Being a tattoo artist is hard work and the potential for problems and drama can run high – here is another gem from PPIB for your consideration;
Dog Bites – and S0 Does Reality
Claims can arise if there is a dog in the shop. In one case the dog bit the girlfriend of the shop owner. Due to the potential liability from the bite, he was prepared to keep her around as his girlfriend although he was somewhat over the relationship. When the claims department advised him the statute of limitations is 2 years, he decided he couldn’t stay with her for 2 more years. Once he broke off the relationship, the woman submitted a lawsuit for the dog bite. That didn’t end well. Dog bites are considered to be absolute liability to the dog owner – there is no defense.
Another time when a dog bit the tattoo shop’s client, it ended well because the client was on the run from the local authorities, so he did not stick around long enough to file a claim.
OK let’s break this down with some critical life lessons;
- Don’t bring your dog to the shop.
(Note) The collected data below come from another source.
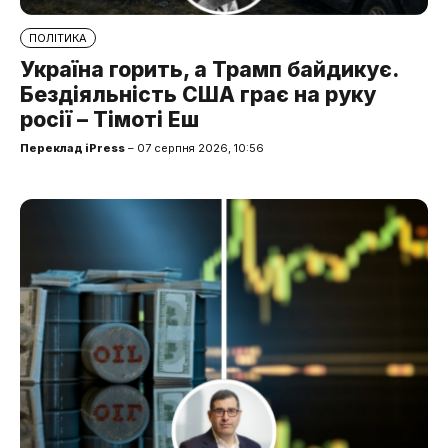
ПОЛІТИКА
Україна горить, а Трамп байдикує.
Бездіяльність США грає на руку
росії – Тімоті Еш
Переклад iPress
– 07 серпня 2026, 10:56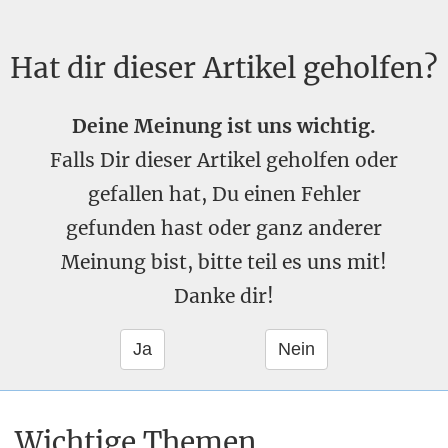
Hat dir dieser Artikel geholfen?
Deine Meinung ist uns wichtig.
Falls Dir dieser Artikel geholfen oder
gefallen hat, Du einen Fehler
gefunden hast oder ganz anderer
Meinung bist, bitte teil es uns mit!
Danke dir!
Wichtige Themen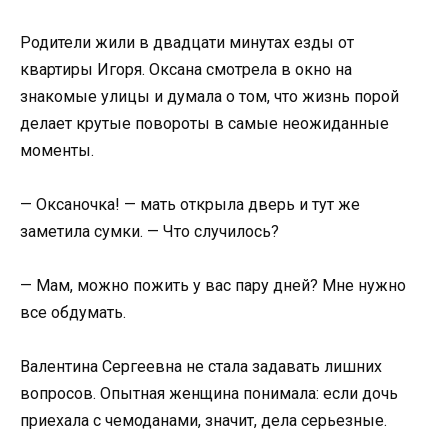
Родители жили в двадцати минутах езды от
квартиры Игоря. Оксана смотрела в окно на
знакомые улицы и думала о том, что жизнь порой
делает крутые повороты в самые неожиданные
моменты.
— Оксаночка! — мать открыла дверь и тут же
заметила сумки. — Что случилось?
— Мам, можно пожить у вас пару дней? Мне нужно
все обдумать.
Валентина Сергеевна не стала задавать лишних
вопросов. Опытная женщина понимала: если дочь
приехала с чемоданами, значит, дела серьезные.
I know that seems like a cheap shot but it had to be said.
- Don’t bring your girlfriend to the shop if she is; a) not really your girlfriend anymore b) litigious c) not a huge dog fan OR d) Loves dogs, wants to be with you forever, but unfortunately smells like meat snacks.
- Don’t bring your felon- on- the- run friend to the shop because – well just because. But hey – freebie on that dog bite incident!
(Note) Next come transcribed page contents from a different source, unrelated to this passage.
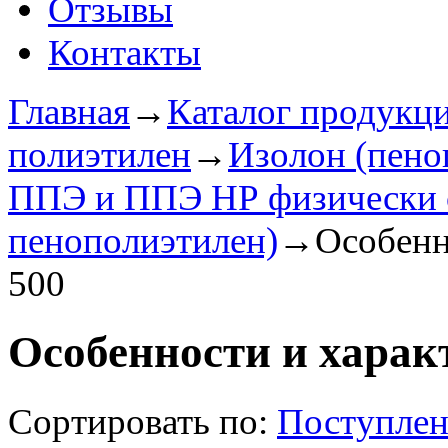
Отзывы
Контакты
Главная
→
Каталог продукц
полиэтилен
→
Изолон (пено
ППЭ и ППЭ НР физически
пенополиэтилен)
→
Особенн
500
Особенности и харак
Сортировать по:
Поступле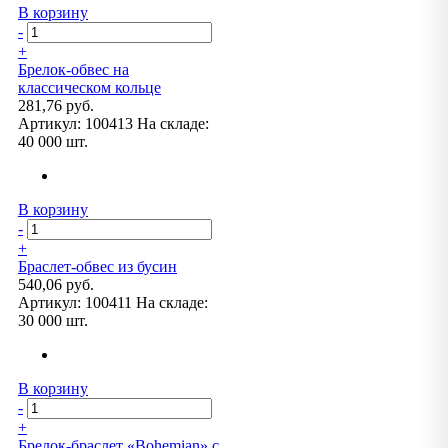
В корзину
-
+
Брелок-обвес на
классическом кольце
281,76 руб.
Артикул:
100413
На складе:
40 000 шт.
В корзину
-
+
Браслет-обвес из бусин
540,06 руб.
Артикул:
100411
На складе:
30 000 шт.
В корзину
-
+
Брелок-браслет «Bohemian» с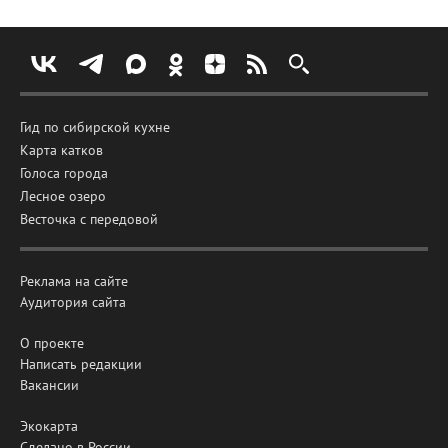
Гид по сибирской кухне
Карта катков
Голоса города
Лесное озеро
Весточка с передовой
Реклама на сайте
Аудитория сайта
О проекте
Написать редакции
Вакансии
Экокарта
Сделано в России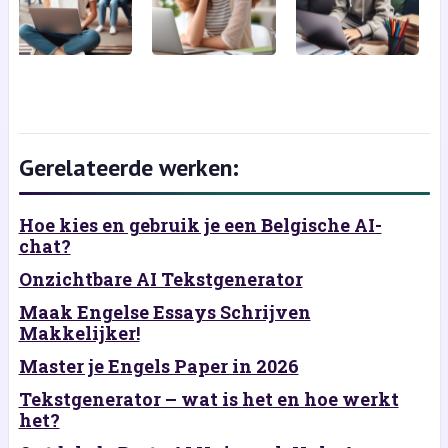
Gerelateerde werken:
Hoe kies en gebruik je een Belgische AI-
chat?
Onzichtbare AI Tekstgenerator
Maak Engelse Essays Schrijven
Makkelijker!
Master je Engels Paper in 2026
Tekstgenerator – wat is het en hoe werkt
het?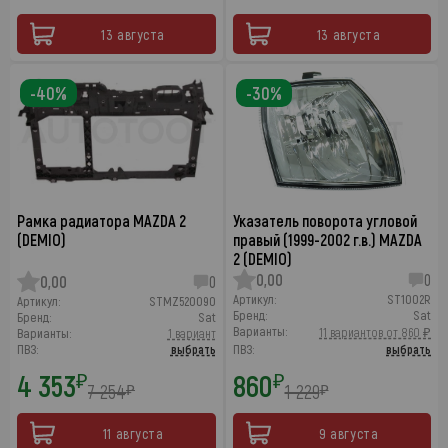
13 августа
13 августа
-40%
-30%
Рамка радиатора MAZDA 2
Указатель поворота угловой
(DEMIO)
правый (1999-2002 г.в.) MAZDA
2 (DEMIO)
0,00
0
0,00
0
Артикул:
ST1002R
Артикул:
STMZ520090
Бренд:
Sat
Бренд:
Sat
Варианты:
11 вариантов от 860 ₽
Варианты:
1 вариант
ПВЗ:
выбрать
ПВЗ:
выбрать
4 353
860
₽
₽
7 254
1 229
₽
₽
11 августа
9 августа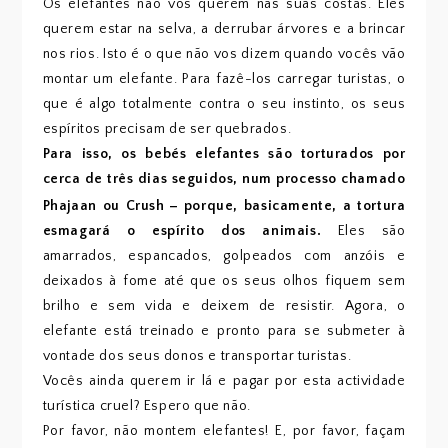
Os elefantes não vos querem nas suas costas. Eles
querem estar na selva, a derrubar árvores e a brincar
nos rios. Isto é o que não vos dizem quando vocês vão
montar um elefante. Para fazê-los carregar turistas, o
que é algo totalmente contra o seu instinto, os seus
espíritos precisam de ser quebrados.
Para isso, os bebés elefantes são torturados por
cerca de três dias seguidos, num processo chamado
–
Phajaan ou Crush
porque, basicamente, a tortura
esmagará o espírito dos animais.
Eles são
amarrados, espancados, golpeados com anzóis e
deixados à fome até que os seus olhos fiquem sem
brilho e sem vida e deixem de resistir. Agora, o
elefante está treinado e pronto para se submeter à
vontade dos seus donos e transportar turistas.
Vocês ainda querem ir lá e pagar por esta actividade
turística cruel? Espero que não.
Por favor, não montem elefantes! E, por favor, façam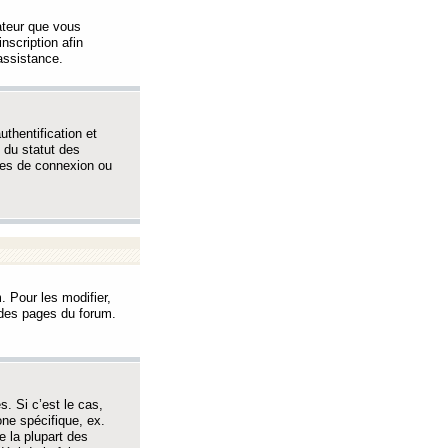
sateur que vous
inscription afin
assistance.
thentification et
 du statut des
èmes de connexion ou
. Pour les modifier,
t des pages du forum.
s. Si c’est le cas,
one spécifique, ex.
e la plupart des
Remember – you don’t want pending lawsuits to choose your romantic partners for you and you DEFINITELY want tattoo insurance if you are planning on doing any of the above.
So if you are still sitting in front of your computer with your misspelled tattoo on your skin and still wondering if you can sue a tattoo artist for a bad tattoo just know the answer is yes – sort of – but you should remember to not be a D-Bag about it and for goodness sake – please leave your dog at home.
Make good tattoo choices in 2017 and always carry insurance!